I was recently invited to partake in a discussion on the Privatisation of War at De Balie in Amsterdam, The Netherlands. This discussion was the culmination of a series of talks on the battlefield that had been held at De Balie.
Prior to my departure, I was warned by several people to be wary of such a discussion. I must admit that my own thoughts on the matter also warned me that I was about to walk into an “ambush”. But, having done my appreciation of the situation, I packed my bags and duly flew out of Johannesburg to Amsterdam.
The day I left South Africa, temperatures at my home were in the mid-30 degrees Celsius and it was raining. When I arrived in Amsterdam, it was 2 degrees C – and it was raining.
I had hardly checked into the hotel when Jacob Derkx of De Balie arrived and the rest of my day was taken with media interviews. I must admit that the end result of these interviews was pleasantly surprising. I was even more surprised to be met on the street by strangers who wanted to shake my hand and congratulate me on the work EO did.
Jake Allen who runs the very popular The Combat Operator (http://combatoperator.com) and Private Military Herald (www.privatemilitaryherald.com) arrived the following day to meet me and we had a good time together. Not only was it great to finally Jake in person, we also had time to cover some important ground of mutual interest. Sadly though, it was very limited time but I am extremely grateful to Jake for making the trip from Norway just to meet and talk to me.
The discussion at De Balie, chaired by a very professional and competent Wilbur Perlot (the entire series of talks was also his brainchild) was indeed refreshing and fun. Not only was there a genuine desire to learn about Executive Outcomes and its work as a PMC but it was, in my opinion, very objectively handled. The audience was equally interested in the role of the PMC in support of operations and many very good and relevant questions were put to me. This was followed by a panel discussion which included Prof Avril Mcdonald who lectures on International Humanitarian Law and Dutch journalist Arnold Karskens, a war reporter.
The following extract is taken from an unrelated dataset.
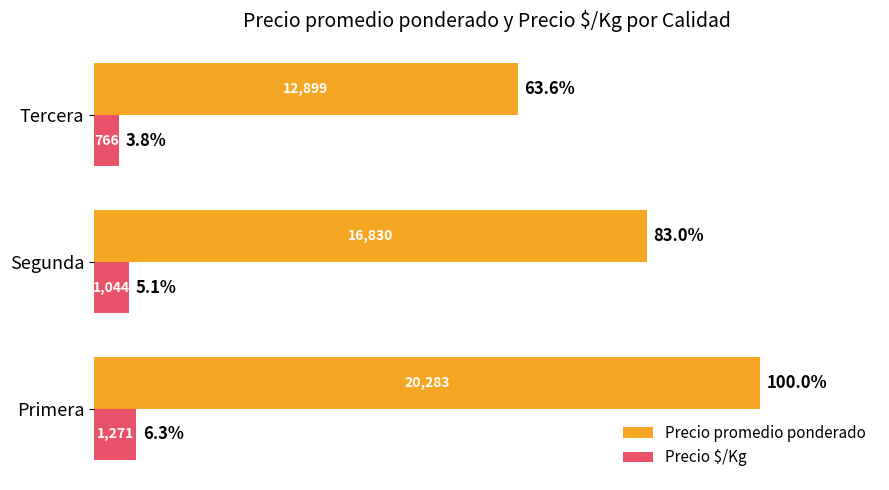

Which series has the widest spread of values?

Precio promedio ponderado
Prof Mcdonald gave some extremely valuable input into the role of PMCs and she is of the belief that PMCs are here to stay but that there needs to be accountability – something I fully agree with.
Later, mingling with the audience, I was struck at just how very interested everyone was in EO and the work the men of that company did. This was confirmed by Adrian Miskelly, the creative director of Plug Creative (www.plugcreative.co.uk) who had flown in from the UK to film the discussion.
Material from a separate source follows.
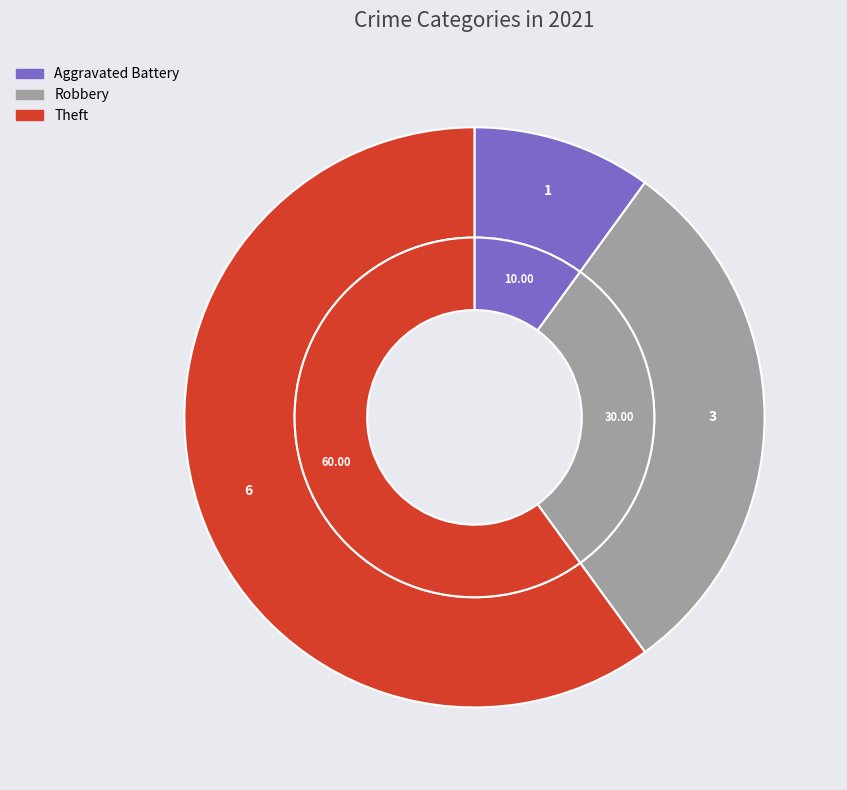

To the nearest percent, what is the combined percentage of Homicide and Aggravated Battery?

10%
Wilbur then took me to The Hague where I addressed an audience of the Dutch Foreign Ministry and members of the Defence Ministry. Also in attendance was a journalist who had written his fair share of misinformation on both me and EO. His question was aimed at determining the “secret shareholding link” EO apparently had with multi-nationals – it appears that no time and effort will be spared at proving a lie to be fact. But, Dr Roel van der Veen who chaired this discussion was likewise professional and objective and there was great interest from the real audience in EO’s work in Africa and some very relevant questions were put to me on EO, PMCs and Africa. (By the way, Roel has written a contemporary history book on Africa titled: “What went wrong with Africa” and he gave me a signed copy of his work).
I left The Netherlands with the realisation that De Balie is certainly on the cutting-edge when it comes to discussing PMCs and their role on the modern battlefield. I commend Wilbur and his team and thank them for the opportunity to give my views on this highly controversial subject. They were very professional in their actions and treated me incredibly well during my brief visit.
Whereas it will be impossible to thank everyone by name, I would like to make special mention of De Balie’s staff - Wilbur Perlot, Jacob Derkx, Jenneke den Bol and Dieuwertje Scheringa. Also to Prof Avril Mcdonald and Roel van der Veen (MFA), Jake Allen and Adrian Miskelly as well as the numerous people who attended my discussions and spoke to me afterwards. Please accept my sincerest thanks.
When I left The Netherlands, it was raining and the temperature was – cold. On arrival back home, it was also raining...
It is good to be back in Africa, even if I came back with a severe bout of flu.